*YOUR ASSIGNMENT:* Starting at the line that contains "pc <= 32'd0;", return each line exactly as written until the listing below ends, and return no other line.

*RECORDS SUPPLIED:*
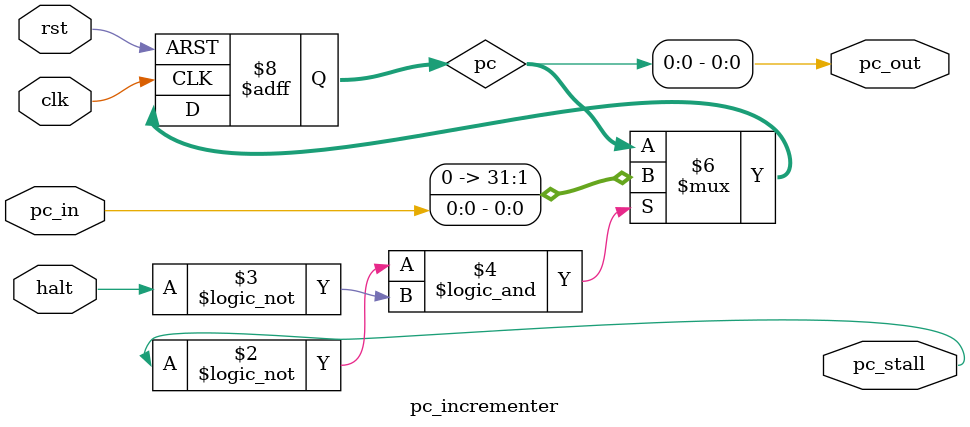
<source format=v>
module pc_incrementer (
    input  wire        clk,
    input  wire        rst,            
    input  wire        pc_in, 
    input  wire        halt,
    output wire        pc_stall,
    output wire        pc_out
    
);


    reg [31:0] pc;

    always @(posedge clk or posedge rst) begin
        if (rst)
            pc <= 32'd0;    // Freeze PC if stalling OR if sticky halt is set
        
        else if (!pc_stall && !halt) 
            pc <= pc_in; 
    end

    assign pc_out = pc;
    
    assign pc_plus_one_out = pc + 1;

endmodule
</source>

*PROBLEM SOLUTION:*
            pc <= 32'd0;    // Freeze PC if stalling OR if sticky halt is set
        
        else if (!pc_stall && !halt) 
            pc <= pc_in; 
    end

    assign pc_out = pc;
    
    assign pc_plus_one_out = pc + 1;

endmodule
</source>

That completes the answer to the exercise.